Required action —
Each entry is to be retyped exactly as it appears, and each image is to be dropped.

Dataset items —
+-------+

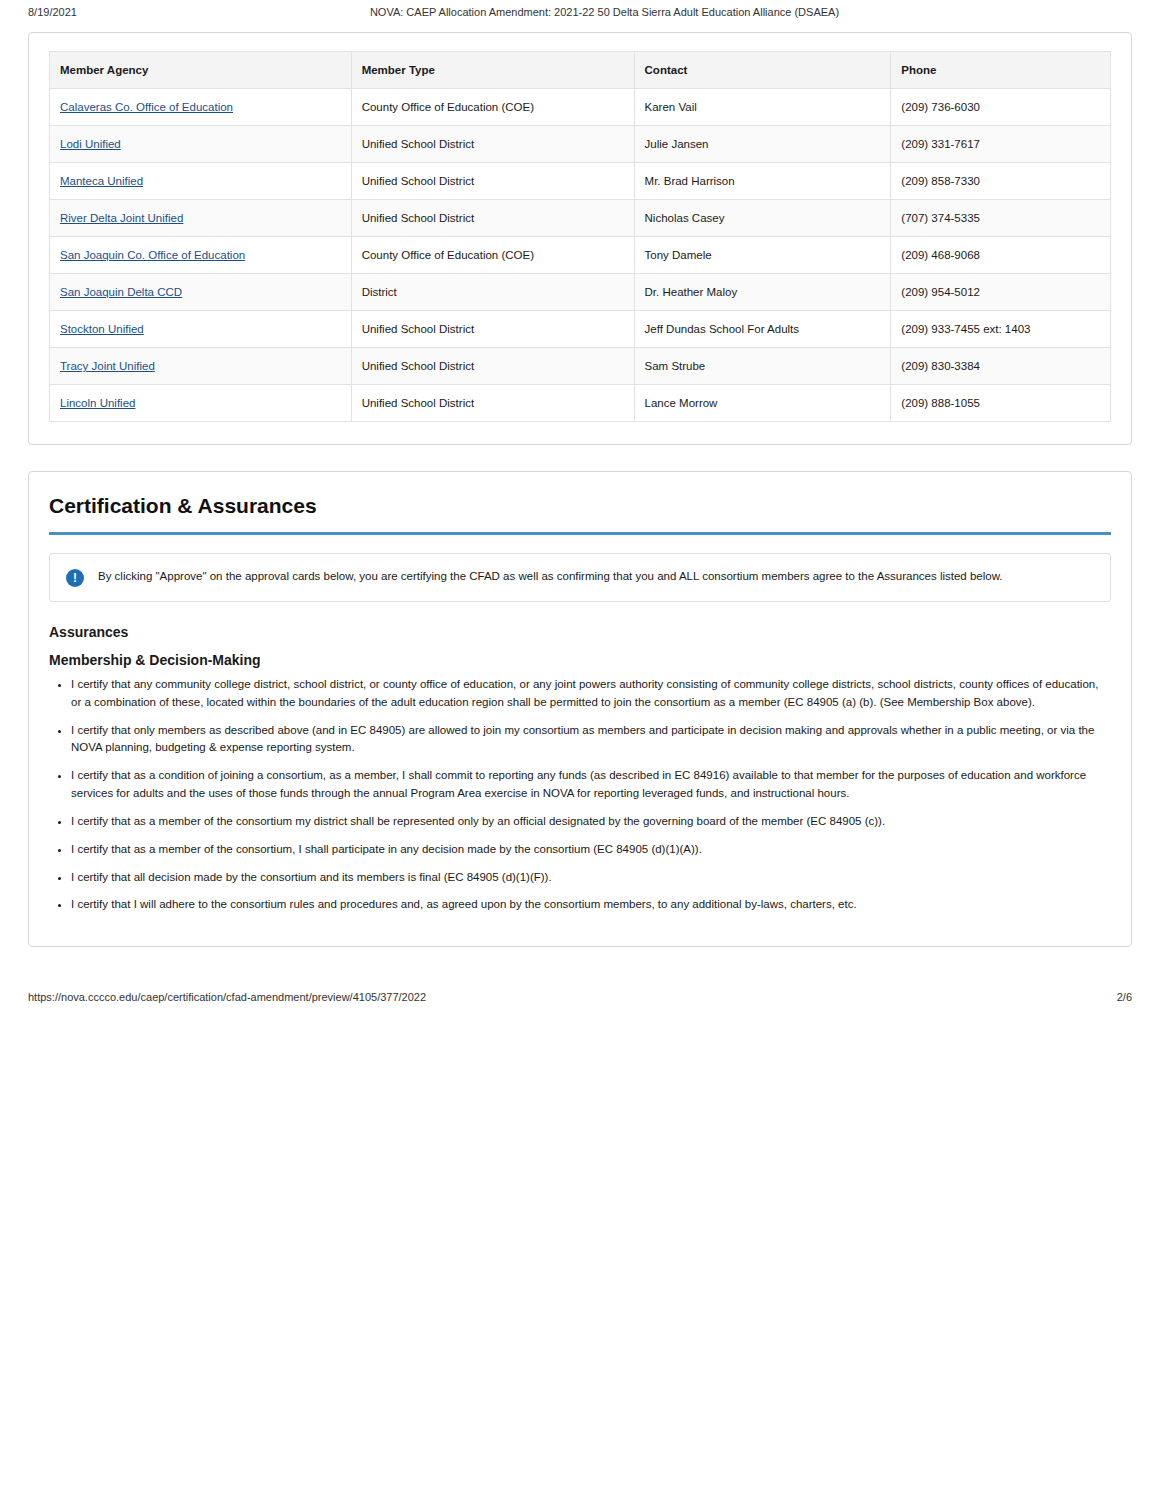8/19/2021 NOVA: CAEP Allocation Amendment: 2021-22 50 Delta Sierra Adult Education Alliance (DSAEA)
| Member Agency | Member Type | Contact | Phone |
| --- | --- | --- | --- |
| Calaveras Co. Office of Education | County Office of Education (COE) | Karen Vail | (209) 736-6030 |
| Lodi Unified | Unified School District | Julie Jansen | (209) 331-7617 |
| Manteca Unified | Unified School District | Mr. Brad Harrison | (209) 858-7330 |
| River Delta Joint Unified | Unified School District | Nicholas Casey | (707) 374-5335 |
| San Joaquin Co. Office of Education | County Office of Education (COE) | Tony Damele | (209) 468-9068 |
| San Joaquin Delta CCD | District | Dr. Heather Maloy | (209) 954-5012 |
| Stockton Unified | Unified School District | Jeff Dundas School For Adults | (209) 933-7455 ext: 1403 |
| Tracy Joint Unified | Unified School District | Sam Strube | (209) 830-3384 |
| Lincoln Unified | Unified School District | Lance Morrow | (209) 888-1055 |
Certification & Assurances
!
By clicking "Approve" on the approval cards below, you are certifying the CFAD as well as confirming that you and ALL consortium members agree to the Assurances listed below.
Assurances
Membership & Decision-Making
I certify that any community college district, school district, or county office of education, or any joint powers authority consisting of community college districts, school districts, county offices of education, or a combination of these, located within the boundaries of the adult education region shall be permitted to join the consortium as a member (EC 84905 (a) (b). (See Membership Box above).
I certify that only members as described above (and in EC 84905) are allowed to join my consortium as members and participate in decision making and approvals whether in a public meeting, or via the NOVA planning, budgeting & expense reporting system.
I certify that as a condition of joining a consortium, as a member, I shall commit to reporting any funds (as described in EC 84916) available to that member for the purposes of education and workforce services for adults and the uses of those funds through the annual Program Area exercise in NOVA for reporting leveraged funds, and instructional hours.
I certify that as a member of the consortium my district shall be represented only by an official designated by the governing board of the member (EC 84905 (c)).
I certify that as a member of the consortium, I shall participate in any decision made by the consortium (EC 84905 (d)(1)(A)).
I certify that all decision made by the consortium and its members is final (EC 84905 (d)(1)(F)).
I certify that I will adhere to the consortium rules and procedures and, as agreed upon by the consortium members, to any additional by-laws, charters, etc.
https://nova.cccco.edu/caep/certification/cfad-amendment/preview/4105/377/2022 2/6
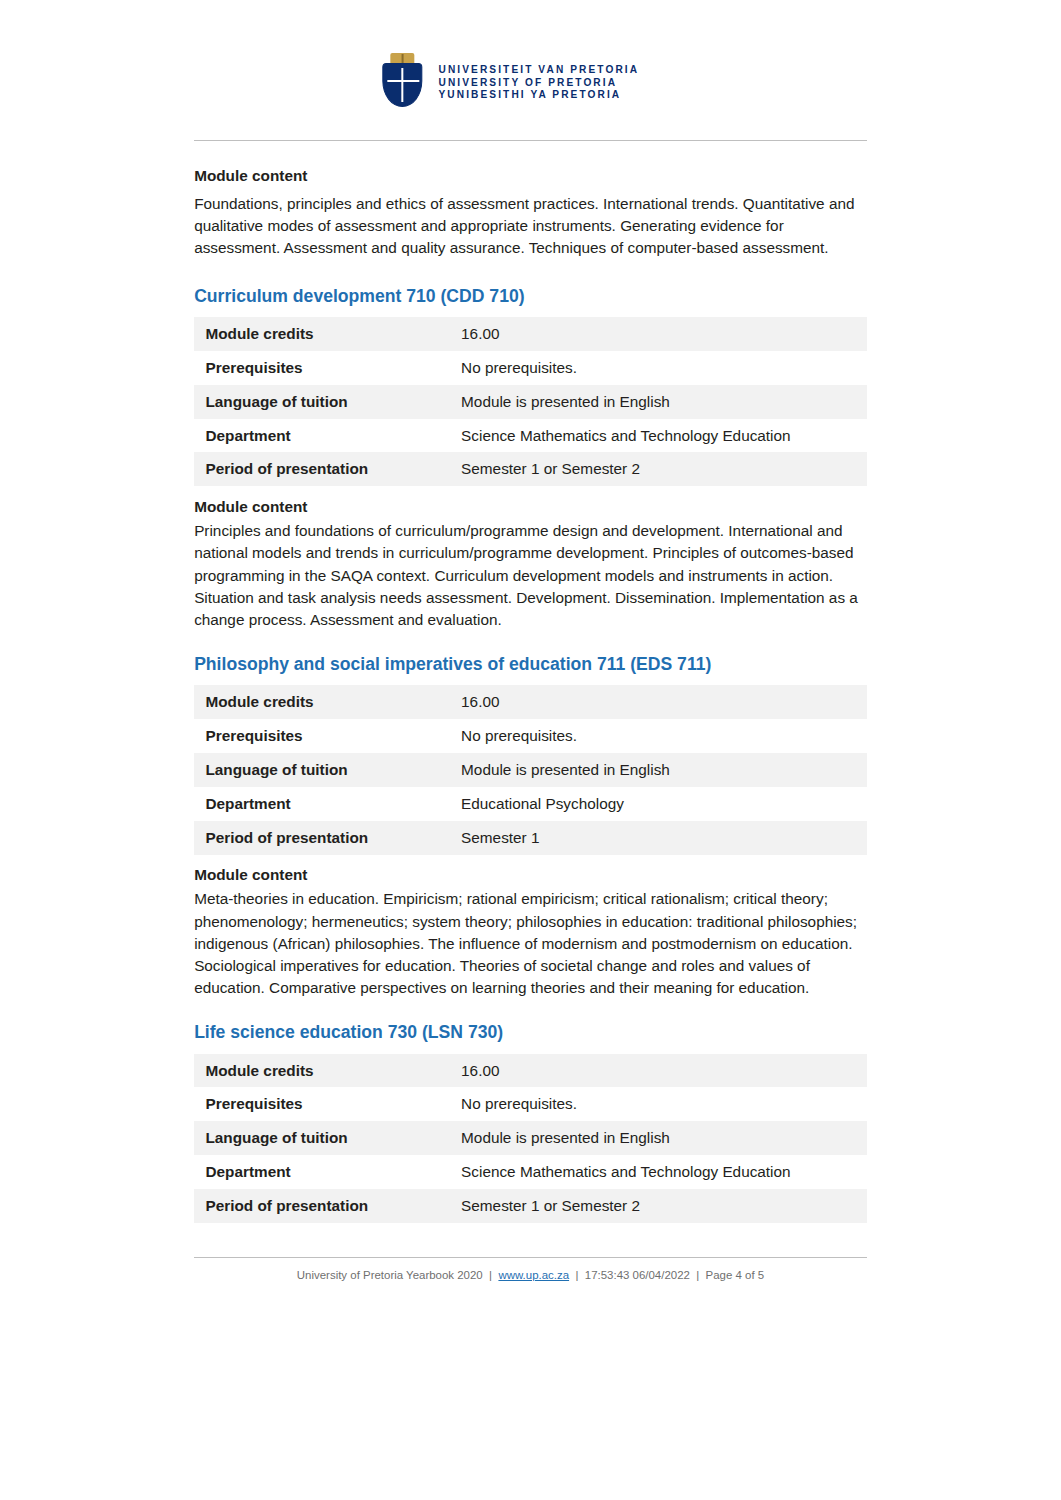UNIVERSITEIT VAN PRETORIA
UNIVERSITY OF PRETORIA
YUNIBESITHI YA PRETORIA
Module content
Foundations, principles and ethics of assessment practices. International trends. Quantitative and qualitative modes of assessment and appropriate instruments. Generating evidence for assessment. Assessment and quality assurance. Techniques of computer-based assessment.
Curriculum development 710 (CDD 710)
| Module credits | 16.00 |
| Prerequisites | No prerequisites. |
| Language of tuition | Module is presented in English |
| Department | Science Mathematics and Technology Education |
| Period of presentation | Semester 1 or Semester 2 |
Module content
Principles and foundations of curriculum/programme design and development. International and national models and trends in curriculum/programme development. Principles of outcomes-based programming in the SAQA context. Curriculum development models and instruments in action. Situation and task analysis needs assessment. Development. Dissemination. Implementation as a change process. Assessment and evaluation.
Philosophy and social imperatives of education 711 (EDS 711)
| Module credits | 16.00 |
| Prerequisites | No prerequisites. |
| Language of tuition | Module is presented in English |
| Department | Educational Psychology |
| Period of presentation | Semester 1 |
Module content
Meta-theories in education. Empiricism; rational empiricism; critical rationalism; critical theory; phenomenology; hermeneutics; system theory; philosophies in education: traditional philosophies; indigenous (African) philosophies. The influence of modernism and postmodernism on education. Sociological imperatives for education. Theories of societal change and roles and values of education. Comparative perspectives on learning theories and their meaning for education.
Life science education 730 (LSN 730)
| Module credits | 16.00 |
| Prerequisites | No prerequisites. |
| Language of tuition | Module is presented in English |
| Department | Science Mathematics and Technology Education |
| Period of presentation | Semester 1 or Semester 2 |
University of Pretoria Yearbook 2020 | www.up.ac.za | 17:53:43 06/04/2022 | Page 4 of 5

+-------+

Exercise solution —
8/19/2021 NOVA: CAEP Allocation Amendment: 2021-22 50 Delta Sierra Adult Education Alliance (DSAEA)
| Member Agency | Member Type | Contact | Phone |
| --- | --- | --- | --- |
| Calaveras Co. Office of Education | County Office of Education (COE) | Karen Vail | (209) 736-6030 |
| Lodi Unified | Unified School District | Julie Jansen | (209) 331-7617 |
| Manteca Unified | Unified School District | Mr. Brad Harrison | (209) 858-7330 |
| River Delta Joint Unified | Unified School District | Nicholas Casey | (707) 374-5335 |
| San Joaquin Co. Office of Education | County Office of Education (COE) | Tony Damele | (209) 468-9068 |
| San Joaquin Delta CCD | District | Dr. Heather Maloy | (209) 954-5012 |
| Stockton Unified | Unified School District | Jeff Dundas School For Adults | (209) 933-7455 ext: 1403 |
| Tracy Joint Unified | Unified School District | Sam Strube | (209) 830-3384 |
| Lincoln Unified | Unified School District | Lance Morrow | (209) 888-1055 |
Certification & Assurances
!
By clicking "Approve" on the approval cards below, you are certifying the CFAD as well as confirming that you and ALL consortium members agree to the Assurances listed below.
Assurances
Membership & Decision-Making
I certify that any community college district, school district, or county office of education, or any joint powers authority consisting of community college districts, school districts, county offices of education, or a combination of these, located within the boundaries of the adult education region shall be permitted to join the consortium as a member (EC 84905 (a) (b). (See Membership Box above).
I certify that only members as described above (and in EC 84905) are allowed to join my consortium as members and participate in decision making and approvals whether in a public meeting, or via the NOVA planning, budgeting & expense reporting system.
I certify that as a condition of joining a consortium, as a member, I shall commit to reporting any funds (as described in EC 84916) available to that member for the purposes of education and workforce services for adults and the uses of those funds through the annual Program Area exercise in NOVA for reporting leveraged funds, and instructional hours.
I certify that as a member of the consortium my district shall be represented only by an official designated by the governing board of the member (EC 84905 (c)).
I certify that as a member of the consortium, I shall participate in any decision made by the consortium (EC 84905 (d)(1)(A)).
I certify that all decision made by the consortium and its members is final (EC 84905 (d)(1)(F)).
I certify that I will adhere to the consortium rules and procedures and, as agreed upon by the consortium members, to any additional by-laws, charters, etc.
https://nova.cccco.edu/caep/certification/cfad-amendment/preview/4105/377/2022 2/6
UNIVERSITEIT VAN PRETORIA
UNIVERSITY OF PRETORIA
YUNIBESITHI YA PRETORIA
Module content
Foundations, principles and ethics of assessment practices. International trends. Quantitative and qualitative modes of assessment and appropriate instruments. Generating evidence for assessment. Assessment and quality assurance. Techniques of computer-based assessment.
Curriculum development 710 (CDD 710)
| Module credits | 16.00 |
| Prerequisites | No prerequisites. |
| Language of tuition | Module is presented in English |
| Department | Science Mathematics and Technology Education |
| Period of presentation | Semester 1 or Semester 2 |
Module content
Principles and foundations of curriculum/programme design and development. International and national models and trends in curriculum/programme development. Principles of outcomes-based programming in the SAQA context. Curriculum development models and instruments in action. Situation and task analysis needs assessment. Development. Dissemination. Implementation as a change process. Assessment and evaluation.
Philosophy and social imperatives of education 711 (EDS 711)
| Module credits | 16.00 |
| Prerequisites | No prerequisites. |
| Language of tuition | Module is presented in English |
| Department | Educational Psychology |
| Period of presentation | Semester 1 |
Module content
Meta-theories in education. Empiricism; rational empiricism; critical rationalism; critical theory; phenomenology; hermeneutics; system theory; philosophies in education: traditional philosophies; indigenous (African) philosophies. The influence of modernism and postmodernism on education. Sociological imperatives for education. Theories of societal change and roles and values of education. Comparative perspectives on learning theories and their meaning for education.
Life science education 730 (LSN 730)
| Module credits | 16.00 |
| Prerequisites | No prerequisites. |
| Language of tuition | Module is presented in English |
| Department | Science Mathematics and Technology Education |
| Period of presentation | Semester 1 or Semester 2 |
University of Pretoria Yearbook 2020 | www.up.ac.za | 17:53:43 06/04/2022 | Page 4 of 5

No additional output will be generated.